2020/11/09
今回はUnityのアニメーションに関するお話です。
ずーっと気になっていたのに目を背けていた「下半身と上半身で別々の動きをさせたい!」場合のやり方についてになります。
ちょうど最近開催されていた「Unity1週間ゲームジャム」で使うことになったので、備忘録も兼ねて紹介します。
今まで「アバターが人型(Humanoid)でないとできない」と勝手に思い込んでいたのですが、別にそんなことはなかったです。
動かすboneを手動で設定する必要があるので人型と比べて若干手間ですが、それだけでした。
手順
ゲームジャムで使用した「爆弾を構えている最中に移動」の場合を例にとって解説します。
AvatarMaskの作成
まずは上半身用のAvatarMaskを作成します。アセットで右クリックから「AvatarMask」を選択します。
Transformの方を開き、キャラクターのAvatarを指定します。
Blenderからインポートしたのであれば、モデルを展開すると後ろの方にあるかと思います。

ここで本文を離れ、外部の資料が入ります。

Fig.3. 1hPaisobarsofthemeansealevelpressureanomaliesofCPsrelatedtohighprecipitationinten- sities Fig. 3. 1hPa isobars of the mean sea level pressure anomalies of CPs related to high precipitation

次にAvatarMaskで動かすboneを設定します。
一度「Toggle All」ですべてのチェックを外し、上半身のboneのみにチェックを入れていきます。
私のように命名規則が雑な人には難関になりえる部分ですが、気合で上半身だけチェックを入れてください。

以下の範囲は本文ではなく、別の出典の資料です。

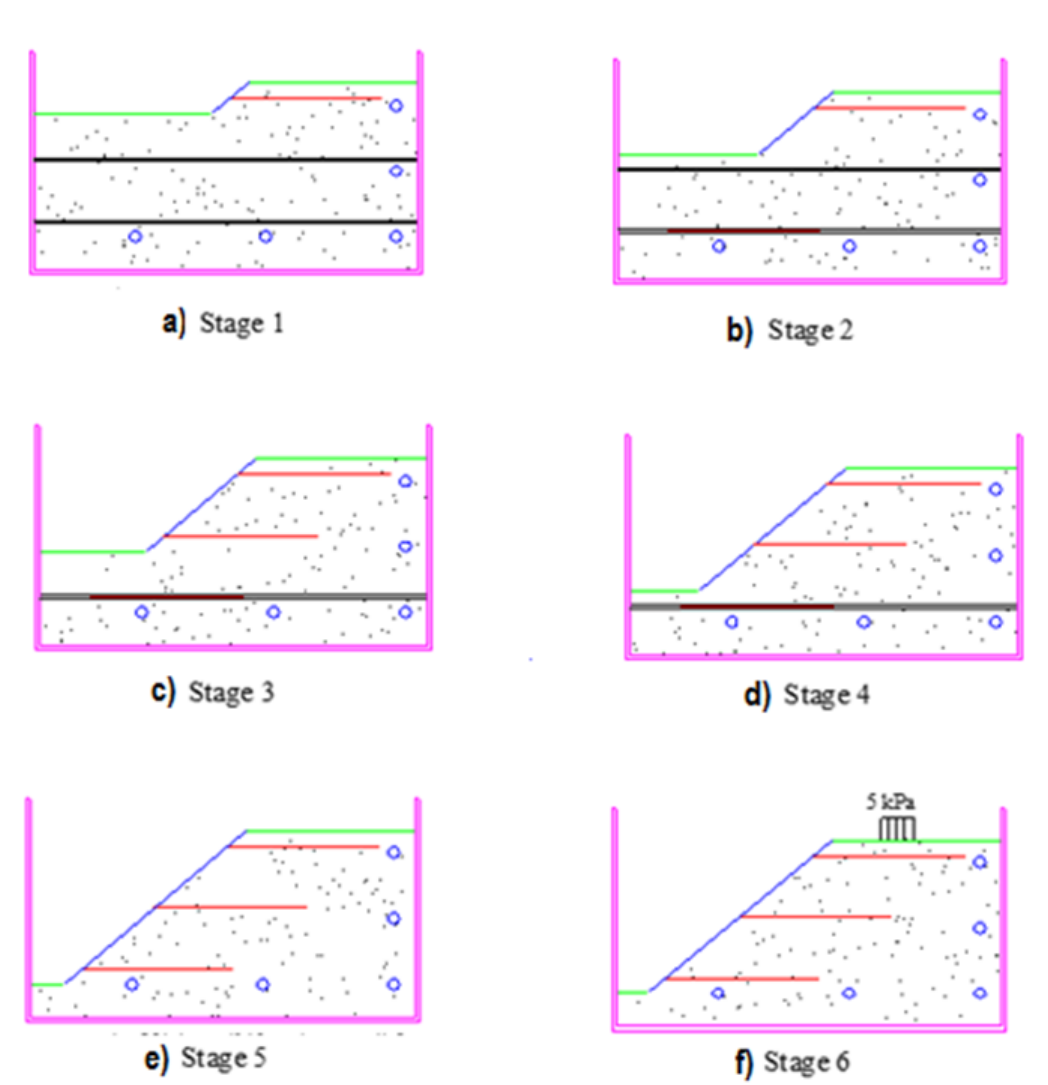
Figure 2. Slope-nailed system construction stages [21].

分からない場合はBlenderを開いて確認しましょう。boneの名前はDataプロパティの「Display→Names」にチェックを入れることで表示できます。
AnimatorControllerのレイヤー追加
キャラクターに設定しているAnimatorControllerに新しいレイヤーを追加します。
歯車マークをクリックして設定を開きます。
先ほど作成したAvatarMaskを設定し、またBlendingが「Override」になっていることを確認して追加します。
次に追加したレイヤーにステートを追加します。
今回上半身を別々で動かしたいのは構えている時のみなので、「何もしない」ステートと「構える」のステートを用意します。それぞれ「None」と「Stand」というステート名にしました。
ポイントはNoneステートのアニメーションを文字通りnone (未設定) の状態にしておくことです。
未設定であればベースレイヤーのアニメーションを上書きすることはないので、追加レイヤーは何も影響を与えません。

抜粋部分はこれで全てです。